There are certain limitations to our study methodology. Our study was a retrospective review of gluteus tendon pathology and muscle atrophy, limiting our ability to demonstrate direct causality between tendon tears and muscle atrophy. An attempt was made to perform a subgroup analysis in patients with multiple studies over time to evaluate the progression of tendinopathy and atrophy in individuals over time; however, there was not an adequate number of patients with repeat studies in the timeframe of our approved IRB to provide useful analysis. Our study was also limited by the number of patients in the older groups above age 70 years. No correlation could be made with the grading of tendon and muscle pathology to histological or pathological specimens as these data were not available.
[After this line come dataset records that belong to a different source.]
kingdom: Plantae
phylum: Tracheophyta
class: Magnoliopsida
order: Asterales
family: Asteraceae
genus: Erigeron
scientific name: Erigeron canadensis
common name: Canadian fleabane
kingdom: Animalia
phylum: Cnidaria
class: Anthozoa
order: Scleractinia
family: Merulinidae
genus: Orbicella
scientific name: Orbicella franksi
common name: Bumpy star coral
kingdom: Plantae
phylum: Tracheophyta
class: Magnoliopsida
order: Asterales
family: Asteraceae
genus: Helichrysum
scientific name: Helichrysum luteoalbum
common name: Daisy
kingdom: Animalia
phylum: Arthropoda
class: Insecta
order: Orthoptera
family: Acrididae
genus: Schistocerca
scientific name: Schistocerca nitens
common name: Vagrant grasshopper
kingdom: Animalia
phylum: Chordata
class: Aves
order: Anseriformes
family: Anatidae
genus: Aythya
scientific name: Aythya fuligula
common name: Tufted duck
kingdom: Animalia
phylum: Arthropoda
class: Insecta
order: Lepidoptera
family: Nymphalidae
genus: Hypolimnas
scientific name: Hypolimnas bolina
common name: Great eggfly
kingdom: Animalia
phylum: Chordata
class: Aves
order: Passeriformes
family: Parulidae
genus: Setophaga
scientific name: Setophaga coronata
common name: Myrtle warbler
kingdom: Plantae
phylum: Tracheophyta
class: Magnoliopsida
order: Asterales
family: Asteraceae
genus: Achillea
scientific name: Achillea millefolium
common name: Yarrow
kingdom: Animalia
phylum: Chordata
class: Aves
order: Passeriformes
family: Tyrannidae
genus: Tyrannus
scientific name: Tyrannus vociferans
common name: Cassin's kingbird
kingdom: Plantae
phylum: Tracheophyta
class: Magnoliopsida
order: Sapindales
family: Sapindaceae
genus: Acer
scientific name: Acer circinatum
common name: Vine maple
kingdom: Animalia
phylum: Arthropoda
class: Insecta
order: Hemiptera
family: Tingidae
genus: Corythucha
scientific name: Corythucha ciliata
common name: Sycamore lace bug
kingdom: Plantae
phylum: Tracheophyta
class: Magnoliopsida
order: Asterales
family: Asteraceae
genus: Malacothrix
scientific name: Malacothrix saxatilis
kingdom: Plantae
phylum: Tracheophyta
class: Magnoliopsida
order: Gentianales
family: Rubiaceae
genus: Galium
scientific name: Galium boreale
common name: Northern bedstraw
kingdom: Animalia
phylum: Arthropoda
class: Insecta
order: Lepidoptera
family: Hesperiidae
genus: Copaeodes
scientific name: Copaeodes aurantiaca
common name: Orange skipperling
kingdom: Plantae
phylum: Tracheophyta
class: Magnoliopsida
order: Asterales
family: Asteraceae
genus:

Interobserver variability in the assessment of tendon pathology and muscle atrophy was not included in our study; previous literature has demonstrated the reliability of the Goutallier staging system by MRI [3739]. Lastly, MR imaging in this study did not include 3.0-T systems as this was not a routine protocol at our institution.

Conclusion

In conclusion, gluteus medius and minimus tendon pathology appears to progress from tendinosis to low-grade partial tears to high-grade partial tears with corresponding progression in muscle atrophy with advancing age. Given the important function of the gluteus medius and minimus in normal gait and the association of muscle atrophy with fall-related hip fractures, more aggressive therapy of tendon tears to prevent atrophy and subsequent falls could be beneficial.